*PROBLEM DETAILS*
If a line includes "source", copy it out of the entries.
BEGIN INFORMATION SHOWN
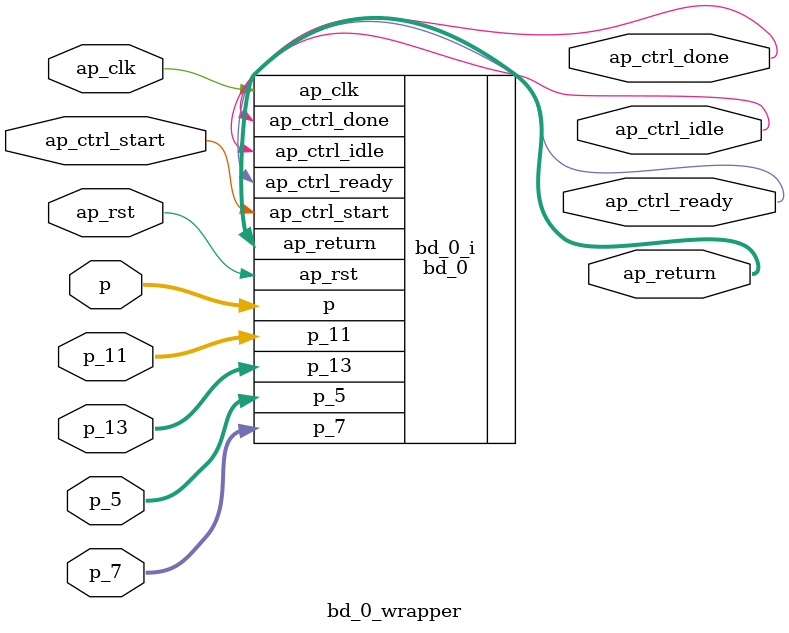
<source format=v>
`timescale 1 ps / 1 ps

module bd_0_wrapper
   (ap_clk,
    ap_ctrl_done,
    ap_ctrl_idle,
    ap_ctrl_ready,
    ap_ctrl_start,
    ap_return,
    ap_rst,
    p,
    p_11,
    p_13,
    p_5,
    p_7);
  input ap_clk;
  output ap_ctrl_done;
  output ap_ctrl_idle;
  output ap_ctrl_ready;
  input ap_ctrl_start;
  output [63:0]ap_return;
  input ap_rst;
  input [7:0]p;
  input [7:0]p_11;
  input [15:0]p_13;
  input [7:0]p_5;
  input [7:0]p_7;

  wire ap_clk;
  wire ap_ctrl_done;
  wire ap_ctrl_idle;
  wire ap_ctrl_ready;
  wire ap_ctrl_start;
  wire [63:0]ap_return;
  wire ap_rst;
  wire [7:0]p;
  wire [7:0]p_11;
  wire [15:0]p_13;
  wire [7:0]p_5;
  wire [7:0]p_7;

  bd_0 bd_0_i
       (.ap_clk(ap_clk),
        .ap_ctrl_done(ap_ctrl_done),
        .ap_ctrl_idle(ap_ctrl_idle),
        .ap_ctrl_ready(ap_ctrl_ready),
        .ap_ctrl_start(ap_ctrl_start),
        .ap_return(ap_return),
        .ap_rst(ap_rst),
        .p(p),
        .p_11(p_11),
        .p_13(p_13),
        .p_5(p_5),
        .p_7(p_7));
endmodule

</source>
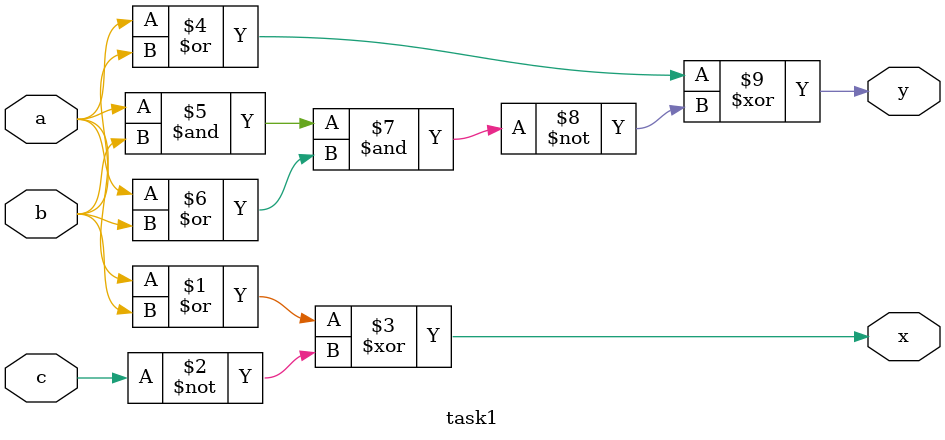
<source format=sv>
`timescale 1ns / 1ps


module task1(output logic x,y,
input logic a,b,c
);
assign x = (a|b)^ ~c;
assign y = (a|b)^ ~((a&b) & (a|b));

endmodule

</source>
END INFORMATION SHOWN
*ANSWER TO THE EXERCISE*
<source format=v>
</source>
<source format=sv>
</source>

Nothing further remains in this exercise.